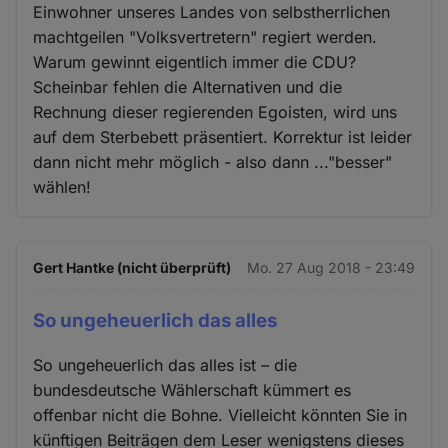
Einwohner unseres Landes von selbstherrlichen
machtgeilen "Volksvertretern" regiert werden.
Warum gewinnt eigentlich immer die CDU?
Scheinbar fehlen die Alternativen und die
Rechnung dieser regierenden Egoisten, wird uns
auf dem Sterbebett präsentiert. Korrektur ist leider
dann nicht mehr möglich - also dann ..."besser"
wählen!
Gert Hantke (nicht überprüft)
Mo. 27 Aug 2018 - 23:49
So ungeheuerlich das alles
So ungeheuerlich das alles ist – die
bundesdeutsche Wählerschaft kümmert es
offenbar nicht die Bohne. Vielleicht könnten Sie in
künftigen Beiträgen dem Leser wenigstens dieses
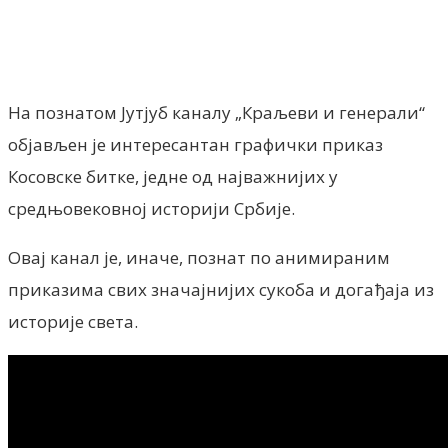
Facebook
X
ReddIt
Email
Pri
На познатом Јутјуб каналу „Краљеви и генерали“
објављен је интересантан графички приказ
Косовске битке, једне од најважнијих у
средњовековној историји Србије.
Овај канал је, иначе, познат по анимираним
приказима свих значајнијих сукоба и догађаја из
историје света.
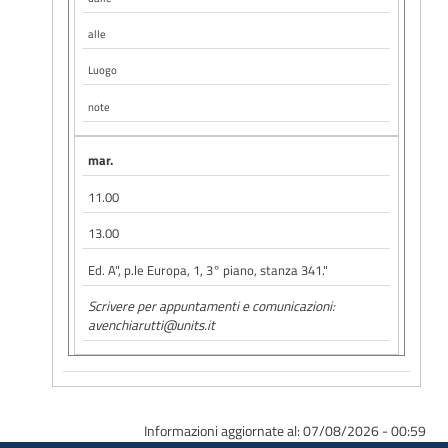
alle
Luogo
note
mar.
11.00
13.00
Ed. A", p.le Europa, 1, 3° piano, stanza 341."
Scrivere per appuntamenti e comunicazioni:
avenchiarutti@units.it
Informazioni aggiornate al: 07/08/2026 - 00:59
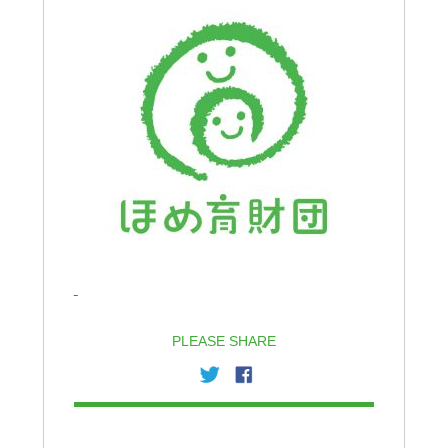
PLEASE SHARE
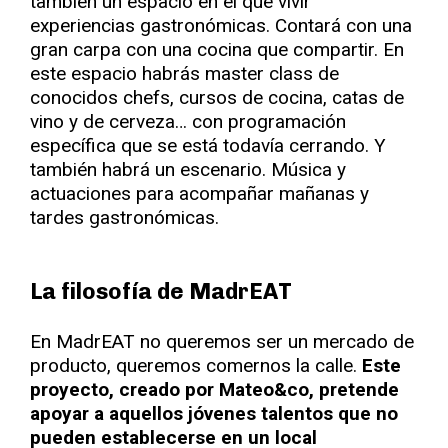
también un espacio en el que vivir
experiencias gastronómicas. Contará con una
gran carpa con una cocina que compartir. En
este espacio habrás master class de
conocidos chefs, cursos de cocina, catas de
vino y de cerveza… con programación
específica que se está todavía cerrando. Y
también habrá un escenario. Música y
actuaciones para acompañar mañanas y
tardes gastronómicas.
La filosofía de MadrEAT
En MadrEAT no queremos ser un mercado de
producto, queremos comernos la calle.
Este
proyecto, creado por Mateo&co, pretende
apoyar a aquellos jóvenes talentos que no
pueden establecerse en un local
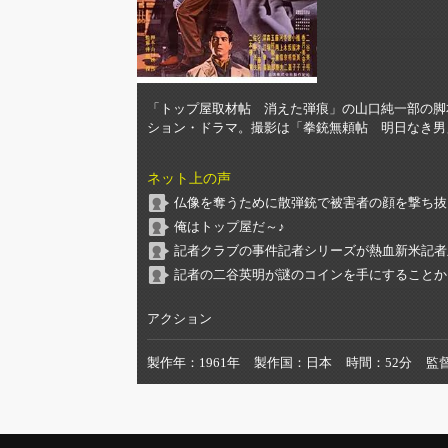
「トップ屋取材帖 消えた弾痕」の山口純一部の脚
ション・ドラマ。撮影は「拳銃無頼帖 明日なき男
ネット上の声
仏像を奪うために散弾銃で被害者の顔を撃ち抜
俺はトップ屋だ～♪
記者クラブの事件記者シリーズが熱血新米記者
記者の二谷英明が謎のコインを手にすることか
アクション
製作年
1961年
製作国
日本
時間
52分
監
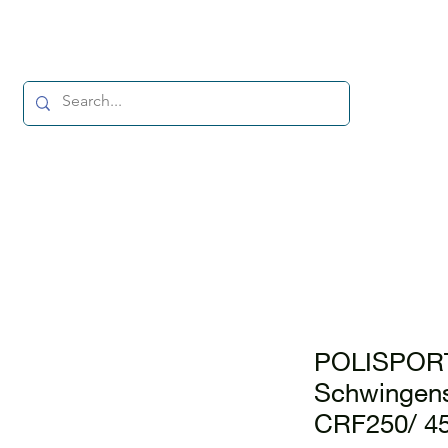
POLISPOR
Schwingens
CRF250/ 4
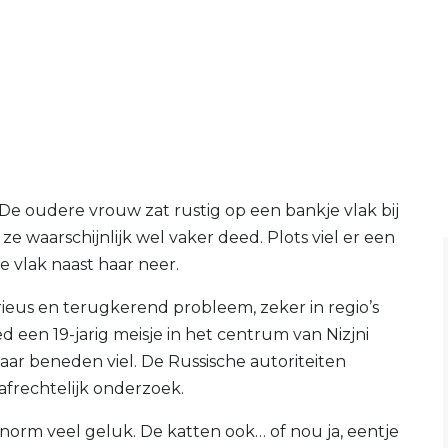
e oudere vrouw zat rustig op een bankje vlak bij
ze waarschijnlijk wel vaker deed. Plots viel er een
e vlak naast haar neer.
ieus en terugkerend probleem, zeker in regio’s
d een 19-jarig meisje in het centrum van Nizjni
ar beneden viel. De Russische autoriteiten
afrechtelijk onderzoek.
orm veel geluk. De katten ook… of nou ja, eentje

○ ○ ○ ○ ○ ○ ○

**What you should do:** Locate the lines above that hold the word "espacio". Show every one of them.

**Response to this exercise:**
también un espacio en el que vivir
este espacio habrás master class de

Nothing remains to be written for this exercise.